# [SOLVED] Seperable DE

• Jun 3rd 2009, 03:44 AM
Rapid_W
[SOLVED] Seperable DE
I suppose this is probably pretty easy for people in the know :p

Recently I've been using Wolfram Alpha, which is an amazing tool, I mainly like it for showing the steps in calculus, however it doesn't want to give the steps for differential equations :(

Anyway, the question is as follows...

$y'=5e^{4x}\sqrt{1-y^2}$

Now I know it's separable so I've put the square root bit under the y'

$\frac{y'}{\sqrt{1-y^2}}=5e^{4x}$

then I integrated both sides separately

$arcsin(y)=\frac{5}{4}e^{4x}+c$

leaving me with

$y=sin({\frac{5}{4}e^{4x}+c})$

However wolfram alpha is giving a rather more complicated answer of

$y=1+2sinh^2(\frac{1}{8}(4c+5ie^{4x}))$

So is WA wrong, or if it isn't, what steps have been taken to get to that answer?
• Jun 3rd 2009, 03:57 AM
Prove It
Quote:

Originally Posted by Rapid_W
I suppose this is probably pretty easy for people in the know :p

Recently I've been using Wolfram Alpha, which is an amazing tool, I mainly like it for showing the steps in calculus, however it doesn't want to give the steps for differential equations :(

Anyway, the question is as follows...

$y'=5e^{4x}\sqrt{1-y^2}$

Now I know it's separable so I've put the square root bit under the y'

$\frac{y'}{\sqrt{1-y^2}}=5e^{4x}$

then I integrated both sides separately

$arcsin(y)=\frac{5}{4}e^{4x}+c$

leaving me with

$y=sin({\frac{5}{4}e^{4x}+c})$

However wolfram alpha is giving a rather more complicated answer of

$y=1+2sinh^2(\frac{1}{8}(4c+5ie^{4x}))$

So is WA wrong, or if it isn't, what steps have been taken to get to that answer?

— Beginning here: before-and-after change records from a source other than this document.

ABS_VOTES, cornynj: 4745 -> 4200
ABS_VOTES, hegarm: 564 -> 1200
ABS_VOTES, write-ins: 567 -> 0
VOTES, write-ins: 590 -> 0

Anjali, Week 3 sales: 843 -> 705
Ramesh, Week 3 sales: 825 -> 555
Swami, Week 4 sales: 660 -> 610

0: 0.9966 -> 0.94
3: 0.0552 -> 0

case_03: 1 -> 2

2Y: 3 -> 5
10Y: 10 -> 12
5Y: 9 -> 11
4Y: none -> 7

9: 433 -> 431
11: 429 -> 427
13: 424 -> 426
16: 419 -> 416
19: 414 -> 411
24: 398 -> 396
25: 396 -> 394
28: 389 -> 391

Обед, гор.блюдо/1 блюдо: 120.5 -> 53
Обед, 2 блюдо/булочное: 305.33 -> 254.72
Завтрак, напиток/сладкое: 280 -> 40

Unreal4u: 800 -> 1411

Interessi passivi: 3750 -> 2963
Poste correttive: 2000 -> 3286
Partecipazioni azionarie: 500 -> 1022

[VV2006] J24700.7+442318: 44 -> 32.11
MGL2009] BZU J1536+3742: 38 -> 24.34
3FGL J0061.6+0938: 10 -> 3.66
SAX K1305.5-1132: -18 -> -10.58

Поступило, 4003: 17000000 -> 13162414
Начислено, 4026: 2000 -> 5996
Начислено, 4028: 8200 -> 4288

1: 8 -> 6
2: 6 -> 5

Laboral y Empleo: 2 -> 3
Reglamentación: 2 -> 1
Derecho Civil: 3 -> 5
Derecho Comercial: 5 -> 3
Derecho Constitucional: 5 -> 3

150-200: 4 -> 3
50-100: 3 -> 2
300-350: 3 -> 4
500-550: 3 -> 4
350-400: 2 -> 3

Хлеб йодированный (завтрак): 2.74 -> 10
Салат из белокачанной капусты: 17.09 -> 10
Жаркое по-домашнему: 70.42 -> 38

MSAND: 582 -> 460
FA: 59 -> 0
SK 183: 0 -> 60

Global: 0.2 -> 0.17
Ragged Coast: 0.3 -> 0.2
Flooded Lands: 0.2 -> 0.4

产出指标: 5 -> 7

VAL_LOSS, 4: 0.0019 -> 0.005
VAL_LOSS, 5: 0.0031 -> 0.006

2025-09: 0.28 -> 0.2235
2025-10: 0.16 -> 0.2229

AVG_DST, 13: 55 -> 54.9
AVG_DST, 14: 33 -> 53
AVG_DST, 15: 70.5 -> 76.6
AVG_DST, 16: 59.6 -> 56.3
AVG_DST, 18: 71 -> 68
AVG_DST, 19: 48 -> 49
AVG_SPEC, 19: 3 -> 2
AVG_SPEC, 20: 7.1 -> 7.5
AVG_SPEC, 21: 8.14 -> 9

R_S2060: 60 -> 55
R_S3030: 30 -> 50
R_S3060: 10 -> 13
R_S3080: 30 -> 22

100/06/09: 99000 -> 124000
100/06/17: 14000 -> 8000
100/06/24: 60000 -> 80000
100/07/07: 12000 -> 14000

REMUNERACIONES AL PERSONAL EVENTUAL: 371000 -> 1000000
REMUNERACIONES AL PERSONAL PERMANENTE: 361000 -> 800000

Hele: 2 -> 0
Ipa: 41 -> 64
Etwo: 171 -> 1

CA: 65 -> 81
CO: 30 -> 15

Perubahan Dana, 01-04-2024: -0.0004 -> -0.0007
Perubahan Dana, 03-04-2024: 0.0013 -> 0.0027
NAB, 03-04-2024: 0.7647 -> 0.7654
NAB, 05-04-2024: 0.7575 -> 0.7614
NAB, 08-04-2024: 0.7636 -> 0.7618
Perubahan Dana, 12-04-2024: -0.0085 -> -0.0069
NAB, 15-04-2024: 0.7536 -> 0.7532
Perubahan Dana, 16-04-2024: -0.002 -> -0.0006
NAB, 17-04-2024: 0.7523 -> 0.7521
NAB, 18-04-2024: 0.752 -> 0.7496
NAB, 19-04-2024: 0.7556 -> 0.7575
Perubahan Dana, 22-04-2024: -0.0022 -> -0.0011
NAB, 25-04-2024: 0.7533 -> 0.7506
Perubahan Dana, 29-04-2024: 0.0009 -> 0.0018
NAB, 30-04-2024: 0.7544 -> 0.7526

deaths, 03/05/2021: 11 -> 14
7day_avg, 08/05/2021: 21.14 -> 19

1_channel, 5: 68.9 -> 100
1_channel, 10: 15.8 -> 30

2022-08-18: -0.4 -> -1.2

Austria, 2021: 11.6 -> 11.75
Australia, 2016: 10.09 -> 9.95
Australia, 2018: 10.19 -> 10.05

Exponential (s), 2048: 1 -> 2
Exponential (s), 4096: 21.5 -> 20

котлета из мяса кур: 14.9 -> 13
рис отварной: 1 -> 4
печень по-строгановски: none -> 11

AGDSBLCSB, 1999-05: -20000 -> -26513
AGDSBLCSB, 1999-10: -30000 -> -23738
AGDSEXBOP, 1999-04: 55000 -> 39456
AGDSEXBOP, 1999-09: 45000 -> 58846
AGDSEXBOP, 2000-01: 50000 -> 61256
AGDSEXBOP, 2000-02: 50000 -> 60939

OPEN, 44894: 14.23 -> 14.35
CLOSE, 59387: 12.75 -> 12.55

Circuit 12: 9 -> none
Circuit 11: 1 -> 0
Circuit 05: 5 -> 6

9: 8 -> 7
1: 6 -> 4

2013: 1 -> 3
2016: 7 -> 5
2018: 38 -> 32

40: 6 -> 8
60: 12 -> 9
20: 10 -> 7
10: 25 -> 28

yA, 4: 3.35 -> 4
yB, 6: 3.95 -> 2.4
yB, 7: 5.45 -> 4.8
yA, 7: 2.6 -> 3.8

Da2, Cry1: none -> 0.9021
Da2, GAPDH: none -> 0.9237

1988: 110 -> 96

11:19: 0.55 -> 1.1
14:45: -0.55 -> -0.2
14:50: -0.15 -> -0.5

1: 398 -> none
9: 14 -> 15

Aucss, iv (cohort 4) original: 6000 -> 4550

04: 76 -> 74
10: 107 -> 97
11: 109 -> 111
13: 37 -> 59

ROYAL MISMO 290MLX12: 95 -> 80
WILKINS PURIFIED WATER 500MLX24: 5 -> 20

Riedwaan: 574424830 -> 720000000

I can't see anything wrong with your working out.

I suspect you must have entered the original DE into Wolfram wrongly...
• Jun 3rd 2009, 04:05 AM
Rapid_W
Thanks for clarifying my work, but check for yourself

http://www93.wolframalpha.com/input/...))*(5*exp(4x))

I'm almost certian i've entered it corectly, and i'm confident WA is reading the input correctly.
• Jun 3rd 2009, 07:10 AM
the_doc
Your answer and the one by WA are both correct and are simply two different expressions for the same thing but yours is the simpler and hence better one!

Using the identity

$1 + 2 \sinh^2 z \equiv \cosh 2z$

we have that

$y=1+2 \sinh^2(\frac{1}{8}(4c+5ie^{4x}))$
$= \cosh \left( \frac{5}{4} i e^{4x} + c \right)$
$= \cos \left( \frac{5}{4} e^{4x} + d \right)$ since $\cosh iz \equiv \cos z$ and where $c = id$
$= \sin \left( \frac{\pi}{2} + \frac{5}{4} e^{4x} + d \right)$
$= \sin \left(\frac{5}{4} e^{4x} + C_0 \right)$

where $C_0$ is the constant, $c$ , in your expression.

Welcome to the world of automated computer algebra!